WORK TO COMPLETE:
Retype every record exactly. Skip the images.
AVAILABLE DATA section start
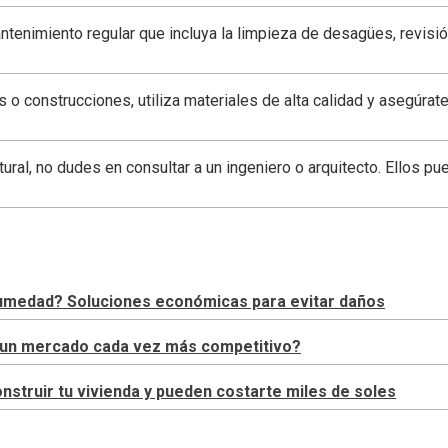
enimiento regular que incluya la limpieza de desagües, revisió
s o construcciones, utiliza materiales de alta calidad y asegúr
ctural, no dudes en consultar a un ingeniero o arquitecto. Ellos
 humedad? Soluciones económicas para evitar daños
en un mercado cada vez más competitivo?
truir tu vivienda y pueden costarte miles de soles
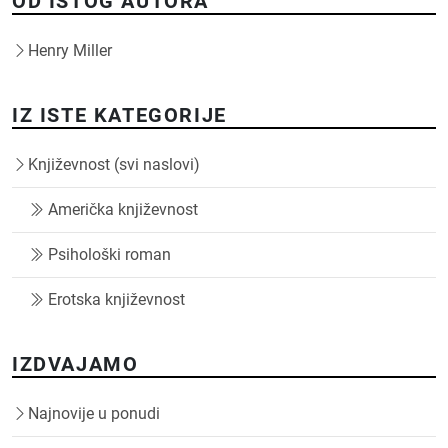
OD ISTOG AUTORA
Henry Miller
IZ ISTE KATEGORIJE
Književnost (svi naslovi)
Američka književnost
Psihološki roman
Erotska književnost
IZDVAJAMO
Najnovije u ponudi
AVAILABLE DATA section end
ANSWER BOX:
enimiento regular que incluya la limpieza de desagües, revisió
s o construcciones, utiliza materiales de alta calidad y asegúr
ctural, no dudes en consultar a un ingeniero o arquitecto. Ellos
 humedad? Soluciones económicas para evitar daños
en un mercado cada vez más competitivo?
truir tu vivienda y pueden costarte miles de soles
OD ISTOG AUTORA
Henry Miller
IZ ISTE KATEGORIJE
Književnost (svi naslovi)
Američka književnost
Psihološki roman
Erotska književnost
IZDVAJAMO
Najnovije u ponudi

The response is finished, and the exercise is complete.